* EXERCISE
Copy out every line of text in the records below word for word, leaving the pictures out of your answer.
══ PROVIDED RECORDS
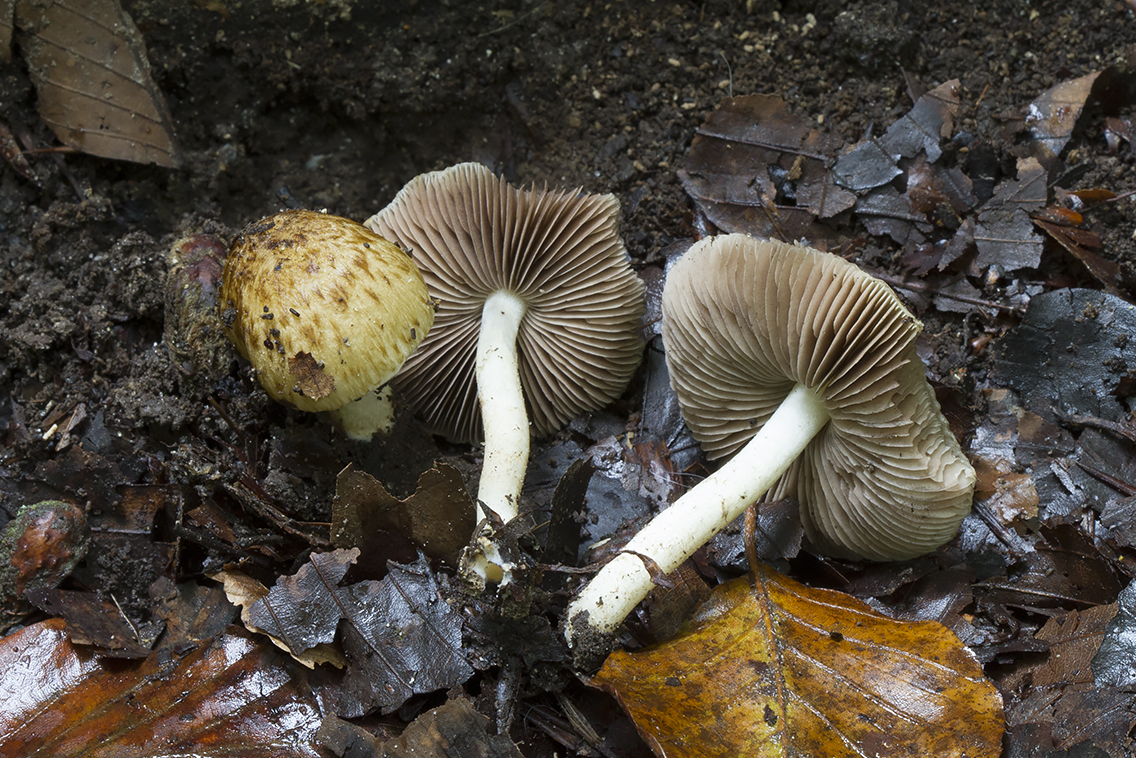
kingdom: Fungi
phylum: Basidiomycota
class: Agaricomycetes
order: Agaricales
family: Psathyrellaceae
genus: Cystoagaricus
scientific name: Cystoagaricus lepidotoides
════
* ANSWER TO THIS EXERCISE
kingdom: Fungi
phylum: Basidiomycota
class: Agaricomycetes
order: Agaricales
family: Psathyrellaceae
genus: Cystoagaricus
scientific name: Cystoagaricus lepidotoides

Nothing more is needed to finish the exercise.